Full Title: Border Adjustment Import Taxation Impact on the U.S. Crude Oil and Petroleum Product Markets
Author(s): Philip K. Verleger, Jr. & Kevin Neels, Pallavi Seth, Fabricio Nunez
Publisher(s): The Brattle Group
Publication Date: December 1, 2016
Full Text: Download Resource
Description (excerpt):
The Tax Reform Task Force, created by the Speaker of the House, Paul D. Ryan, and spearheaded by the Chairman of the House Ways and Means Committee, Kevin Brady, has put forward a wide-ranging legislative plan—Tax Reform Task Force Blueprint (“the Blueprint”)—that would result in a comprehensive revision of the U.S. tax code. Included as part of the Blueprint were significant changes to how corporate income is taxed. Under this Blueprint, corporations would be taxed not on income as currently defined in tax law but rather on the firm’s net revenue. Furthermore, the tax would be limited to the territory of the U.S., meaning that revenue earned through exports would not be taxed and that expenditures on imported goods could not be excluded from the firm’s revenues. Any tax paid on domestic costs incurred by an exporter on export sales would be rebated to the exporter.

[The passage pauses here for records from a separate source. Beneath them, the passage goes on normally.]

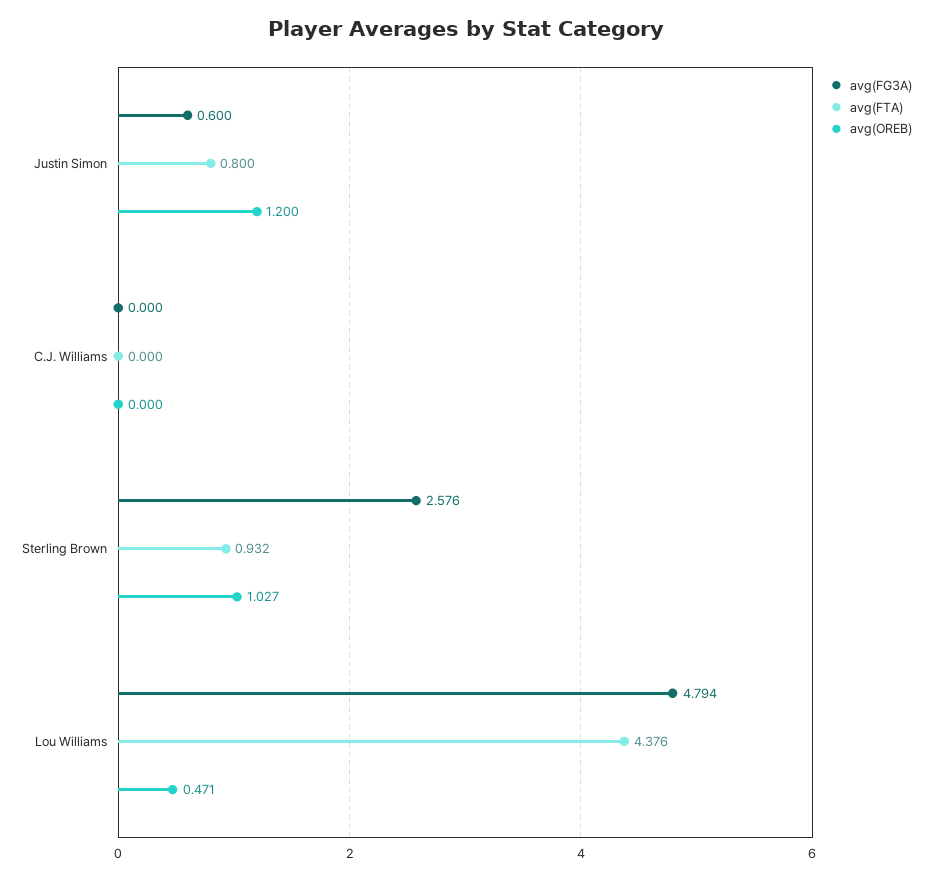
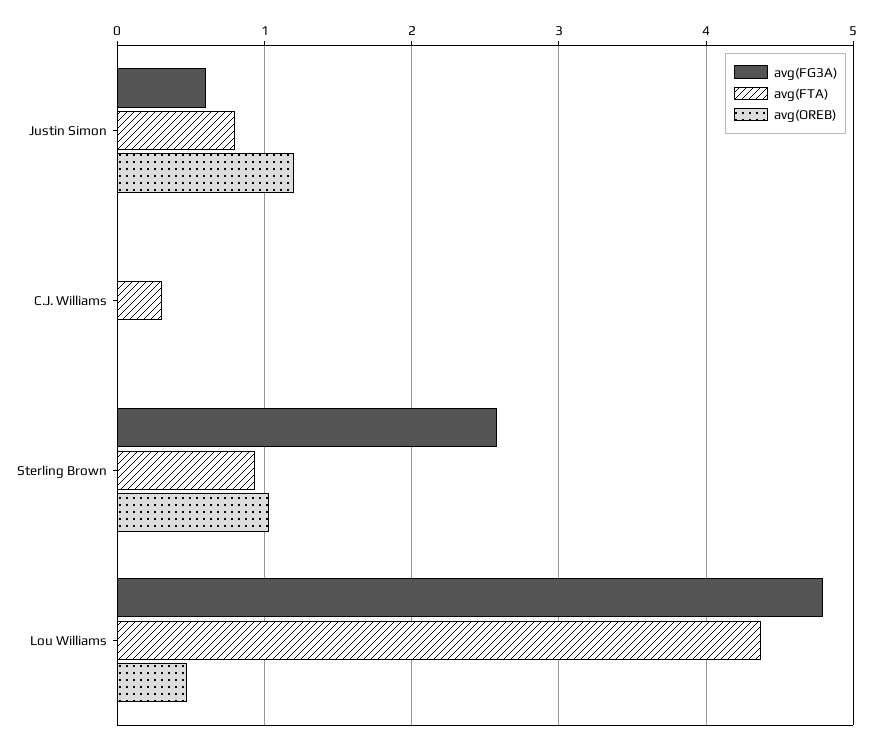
  {
    "avg(FG3A)": {
      "Justin Simon": 0.6,
      "C.J. Williams": 0,
      "Sterling Brown": 2.576,
      "Lou Williams": 4.794
    },
    "avg(FTA)": {
      "Justin Simon": 0.8,
-     "C.J. Williams": 0,
+     "C.J. Williams": 0.3,
      "Sterling Brown": 0.932,
      "Lou Williams": 4.376
    },
    "avg(OREB)": {
      "Justin Simon": 1.2,
      "C.J. Williams": 0,
      "Sterling Brown": 1.027,
      "Lou Williams": 0.471
    }
  }

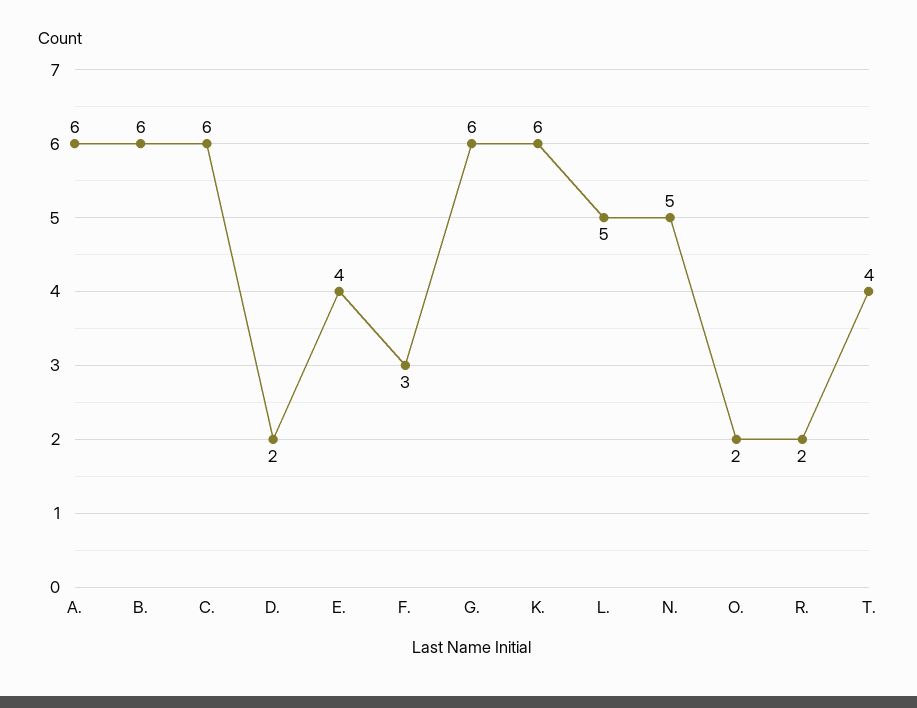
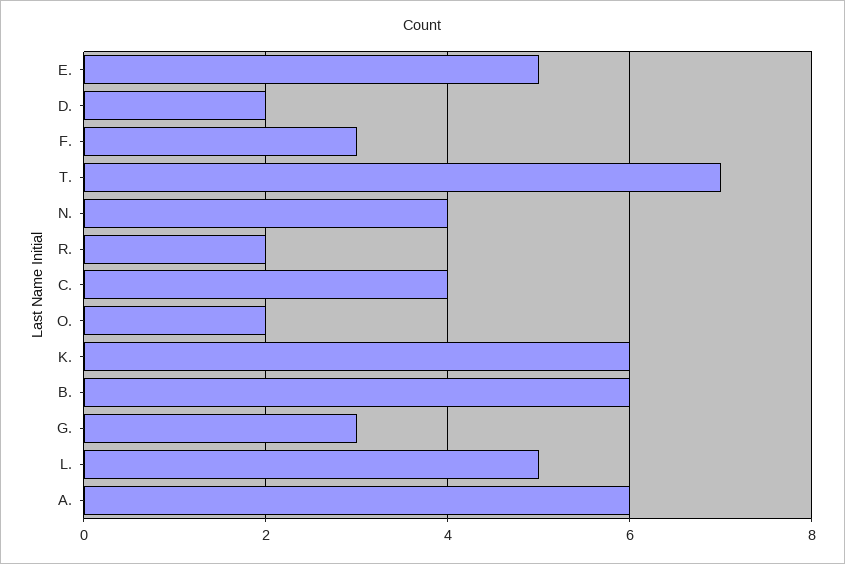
  {
    "A.": 6,
    "B.": 6,
-   "C.": 6,
+   "C.": 4,
    "D.": 2,
-   "E.": 4,
+   "E.": 5,
    "F.": 3,
-   "G.": 6,
+   "G.": 3,
    "K.": 6,
    "L.": 5,
-   "N.": 5,
+   "N.": 4,
    "O.": 2,
    "R.": 2,
-   "T.": 4
+   "T.": 7
  }

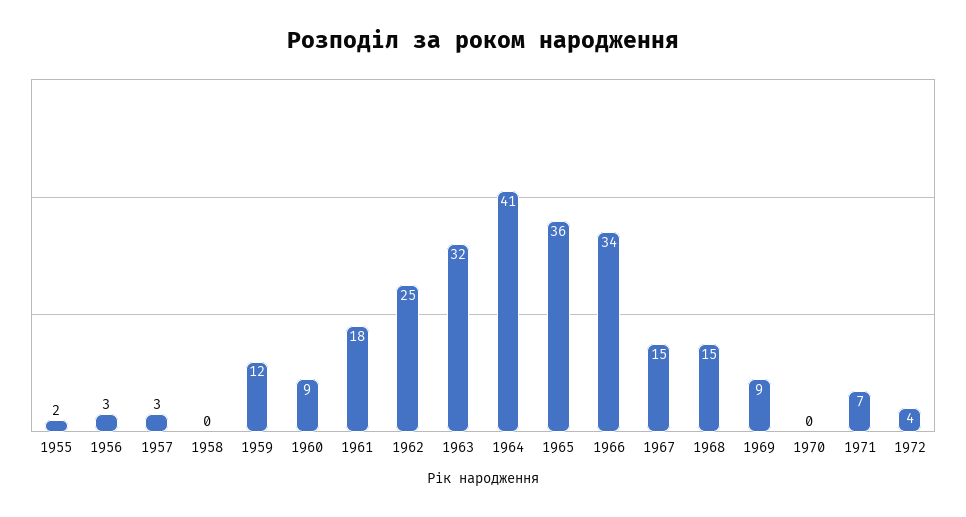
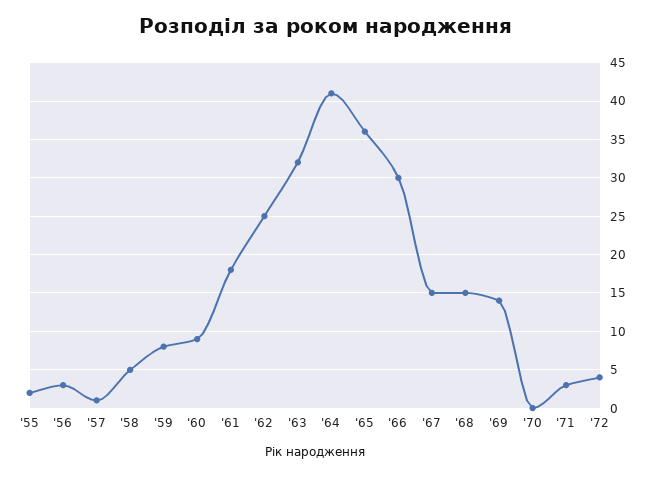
  {
    "1955": 2,
    "1956": 3,
-   "1957": 3,
+   "1957": 1,
-   "1958": 0,
+   "1958": 5,
-   "1959": 12,
+   "1959": 8,
    "1960": 9,
    "1961": 18,
    "1962": 25,
    "1963": 32,
    "1964": 41,
    "1965": 36,
-   "1966": 34,
+   "1966": 30,
    "1967": 15,
    "1968": 15,
-   "1969": 9,
+   "1969": 14,
    "1970": 0,
-   "1971": 7,
+   "1971": 3,
    "1972": 4
  }

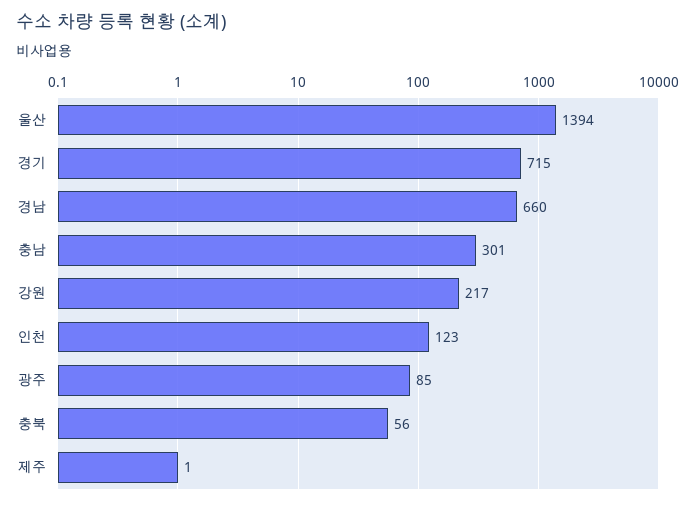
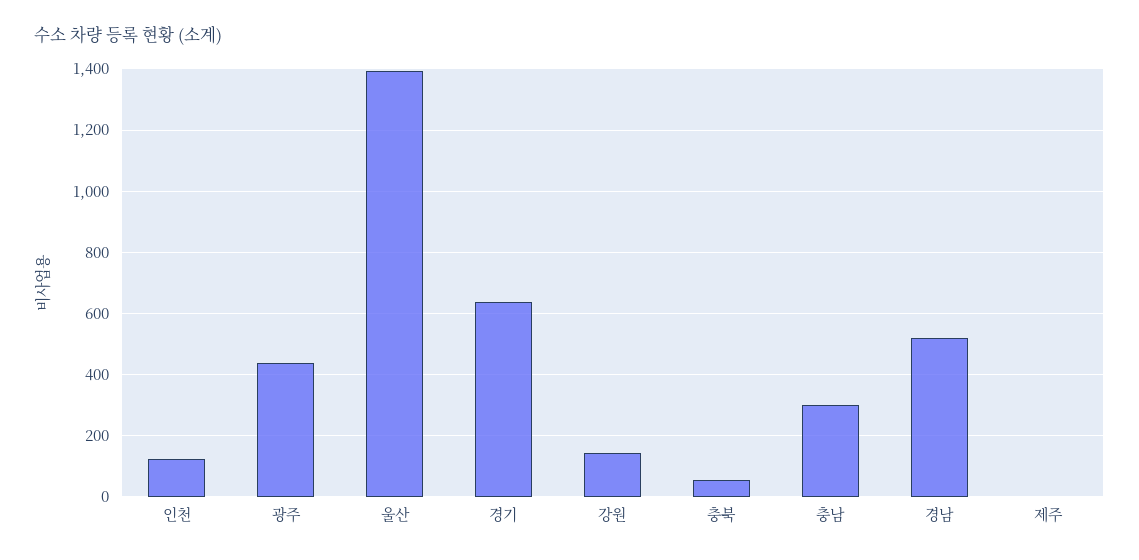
  {
    "울산": 1394,
-   "경기": 715,
+   "경기": 640,
-   "경남": 660,
+   "경남": 520,
    "충남": 301,
-   "강원": 217,
+   "강원": 140,
    "인천": 123,
-   "광주": 85,
+   "광주": 440,
    "충북": 56,
    "제주": 1
  }

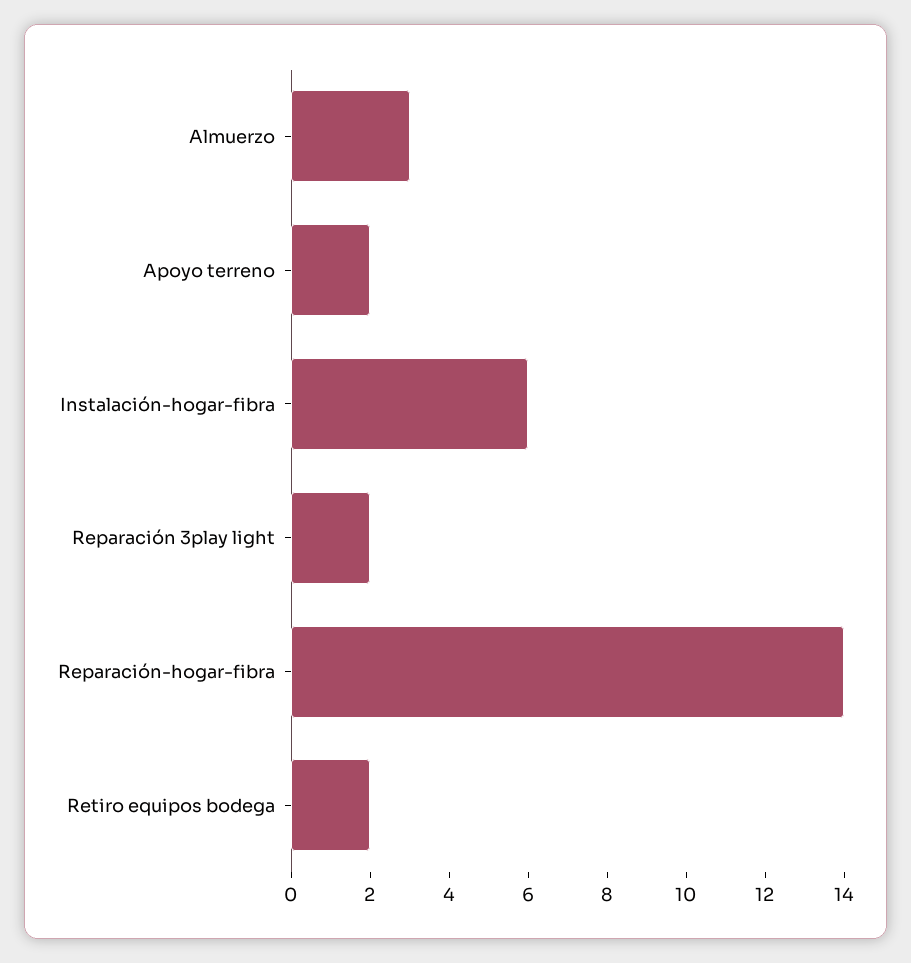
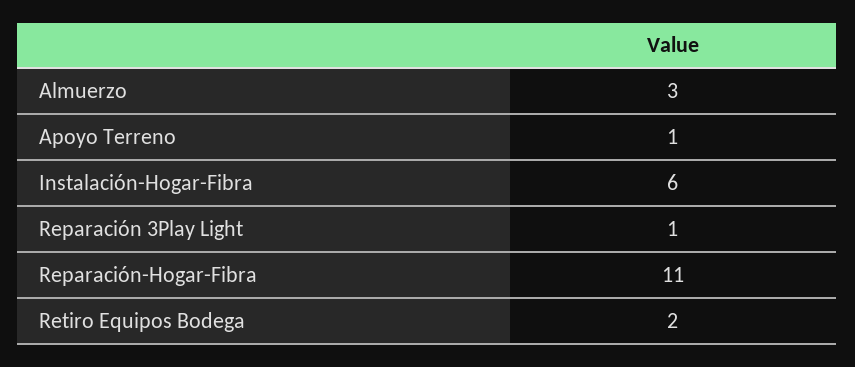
  {
    "Almuerzo": 3,
-   "Apoyo terreno": 2,
+   "Apoyo terreno": 1,
    "Instalación-hogar-fibra": 6,
-   "Reparación 3play light": 2,
+   "Reparación 3play light": 1,
-   "Reparación-hogar-fibra": 14,
+   "Reparación-hogar-fibra": 11,
    "Retiro equipos bodega": 2
  }

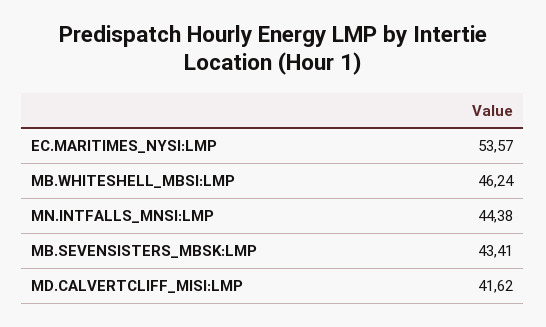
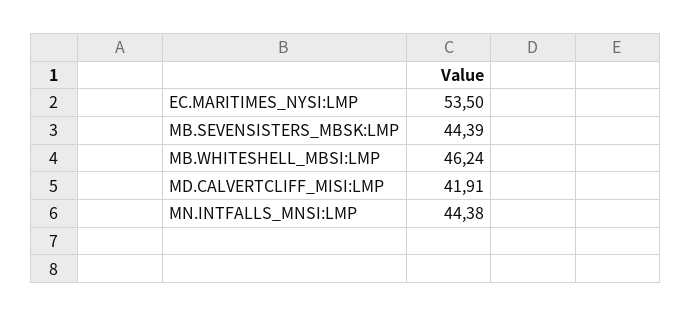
  {
-   "EC.MARITIMES_NYSI:LMP": 53.57,
+   "EC.MARITIMES_NYSI:LMP": 53.5,
    "MB.WHITESHELL_MBSI:LMP": 46.24,
    "MN.INTFALLS_MNSI:LMP": 44.38,
-   "MB.SEVENSISTERS_MBSK:LMP": 43.41,
+   "MB.SEVENSISTERS_MBSK:LMP": 44.39,
-   "MD.CALVERTCLIFF_MISI:LMP": 41.62
+   "MD.CALVERTCLIFF_MISI:LMP": 41.91
  }

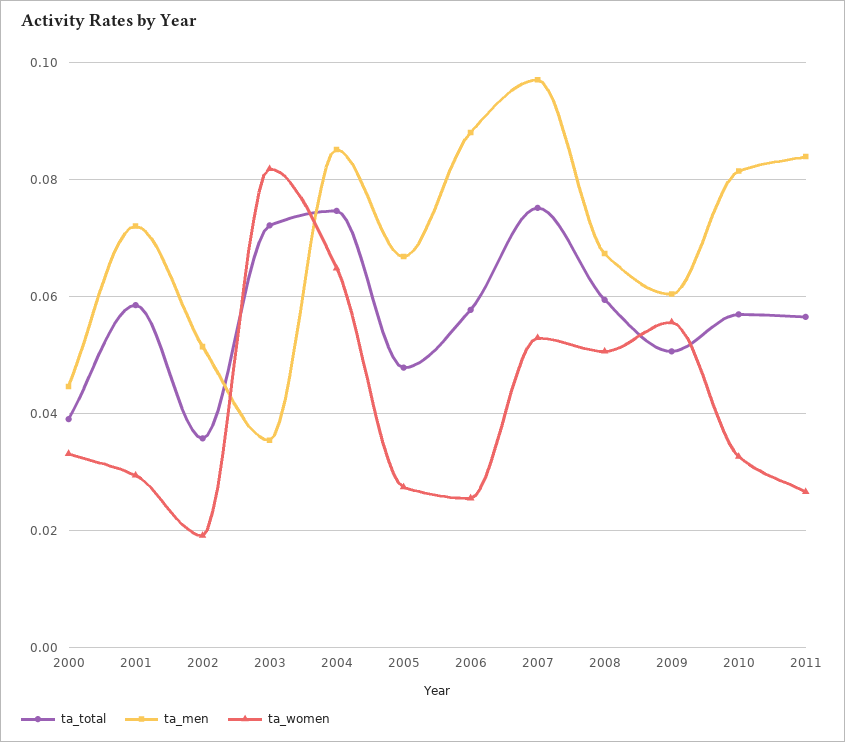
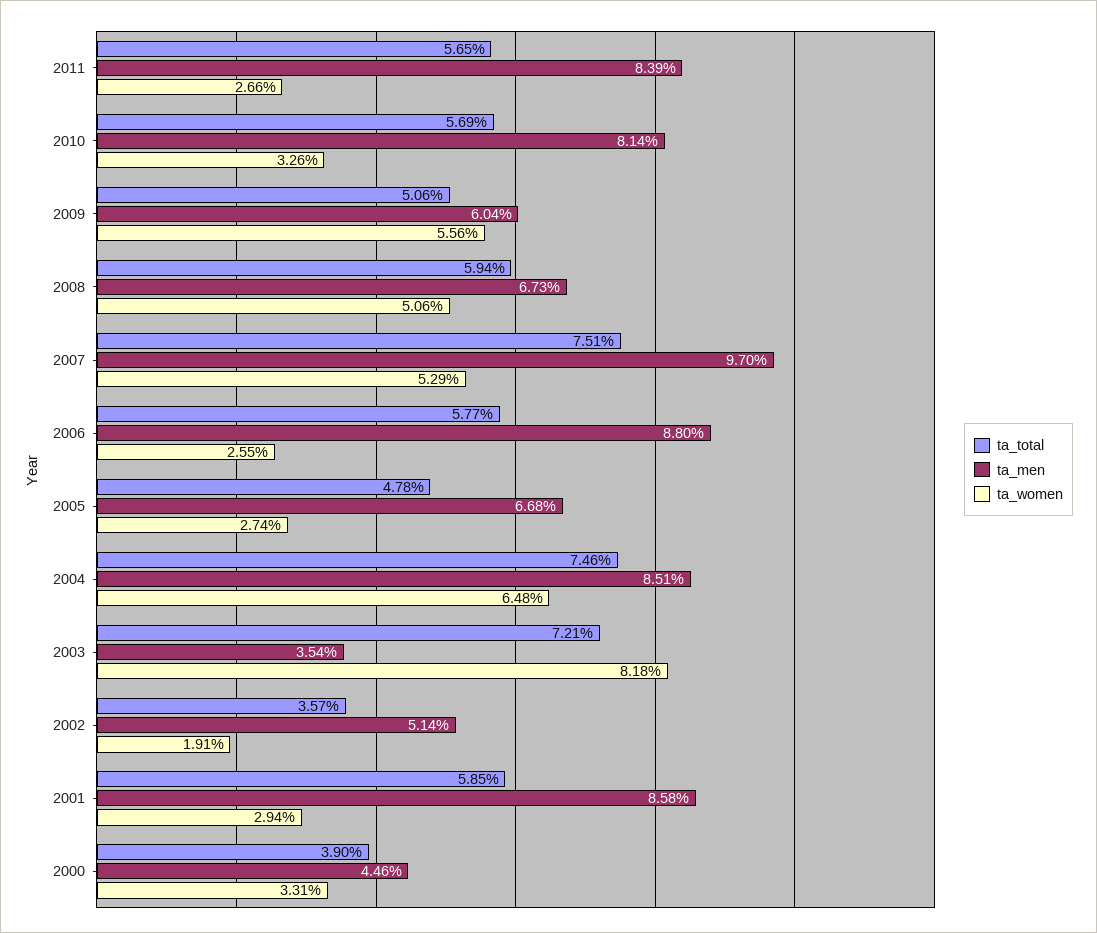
  {
    "ta_total": {
      "2000": 0.039,
      "2001": 0.0585,
      "2002": 0.0357,
      "2003": 0.0721,
      "2004": 0.0746,
      "2005": 0.0478,
      "2006": 0.0577,
      "2007": 0.0751,
      "2008": 0.0594,
      "2009": 0.0506,
      "2010": 0.0569,
      "2011": 0.0565
    },
    "ta_men": {
      "2000": 0.0446,
-     "2001": 0.072,
+     "2001": 0.0858,
      "2002": 0.0514,
      "2003": 0.0354,
      "2004": 0.0851,
      "2005": 0.0668,
      "2006": 0.088,
      "2007": 0.097,
      "2008": 0.0673,
      "2009": 0.0604,
      "2010": 0.0814,
      "2011": 0.0839
    },
    "ta_women": {
      "2000": 0.0331,
      "2001": 0.0294,
      "2002": 0.0191,
      "2003": 0.0818,
      "2004": 0.0648,
      "2005": 0.0274,
      "2006": 0.0255,
      "2007": 0.0529,
      "2008": 0.0506,
      "2009": 0.0556,
      "2010": 0.0326,
      "2011": 0.0266
    }
  }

This proposed tax arrangement is highly unusual. No other country border adjusts their income tax. Most nations do impose a border adjusted value-added tax (“VAT”) on goods sold, however.
The enactment of the border adjustment tax proposed by the Tax Reform Task Force will have profound impacts on the U.S. economy. For example, the cost of electronic goods produced in China, Japan, and other Asian countries will increase. Some portion of the increase will likely be reflected in the retail prices. The cost of imported automobiles will also be affected, likely leading to price increases for Audi, BMW, Honda, Hyundai, Land Rover, Mercedes, Toyota, and Volkswagen products, as well as for prices of other automobiles manufactured abroad.